Entramos pues —hace ya tiempo y de lleno— en la interdependencia mundial, vale decir, la situación —novedosa en perspectiva histórica— que afrontan países y sociedades disímiles que inexorablemente se encuentran en una relación de mutua dependencia al momento de buscar y obtener recursos indispensables para motorizar sus respectivos aparatos productivos, acceder a bienes y servicios —y a mercados diversos—, todo lo cual redundaría en unas ciertas e imprescindibles condiciones de estabilidad económica y política. Una particularidad que se ha acentuado en la globalización como fenómeno mundial que crea y consolida un sistema cada vez más eficiente de interconexión entre países y continentes, y a lo cual se agrega el efecto que podrían tener ciertas medidas tomadas por alguna nación, que a su vez tendrían repercusiones más o menos perceptibles en otros territorios.
En materia comercial, los países dependen unos de otros y no se diga en el acceso a materias primas imprescindibles para alimentar los procesos productivos internos. Las modernas redes de comunicación y transporte facilitan el camino de insumos para elaborar otros bienes y de productos manufacturados en un país, hacia mercados cercanos o distantes. Ello exige —como antes dijimos— mayores niveles de seriedad, de estabilidad económica y política, todo lo cual refuerza la necesaria confianza mutua que deben darse los países amigos —los ejemplos de los países en guerra, los auto-segregados y tornadizos, son palmarios en el sentido de lo apuntado—. Los problemas comunes en el orden político también suelen requerir vías de comunicación y de cooperación amistosa entre los Estados, incluso las relaciones de intercambio entre organizaciones locales y las transnacionales. En todo esto tiene un papel de significativa importancia el desarrollo tecnológico, que mejora el transporte y las comunicaciones, facilitando de tal manera la interconexión entre los países.

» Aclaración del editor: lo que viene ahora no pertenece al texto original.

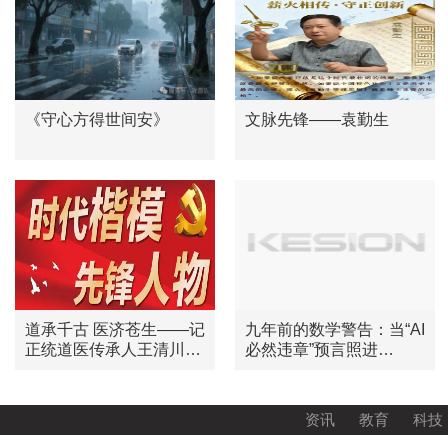
《守心方得世间安》
文脉先锋——袁勤生
道承千古 医济苍生——记
九年前的数学警告：当“AI
正统道医传承人王清川道
必然违章”预言照进
长
OpenAI失控现实
资讯
教育
科技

Concluimos con una breve mención a dos enormes problemas que confronta la humanidad en su conjunto y que comprometen los recursos y la voluntad de los gobiernos de países amigos: La erradicación de la pobreza —un reto muy exigente y difícil de alcanzar en su plenitud, pero es preciso avanzar en ese camino— y el cambio climático —no olvidemos que el medio ambiente no reconoce fronteras territoriales—. Si en algo es absolutamente imprescindible la amistosa cooperación internacional, es precisamente en el logro de esos dos propósitos esenciales.
A ello hemos llegado finalmente como sociedad global, pese a los desencuentros todavía presentes entre potencias con vocación hegemónica o a las confrontaciones ideológicas, cada vez menos relevantes para las sociedades modernas —lo que buscan los pueblos es vivir en paz, cada cual en lo suyo, con dignidad, mutuo respeto y acceso a lo necesario para satisfacer las exigencias básicas de la persona humana—. Una realidad que viene siendo modelada por la evidente interdependencia mundial de los tiempos actuales.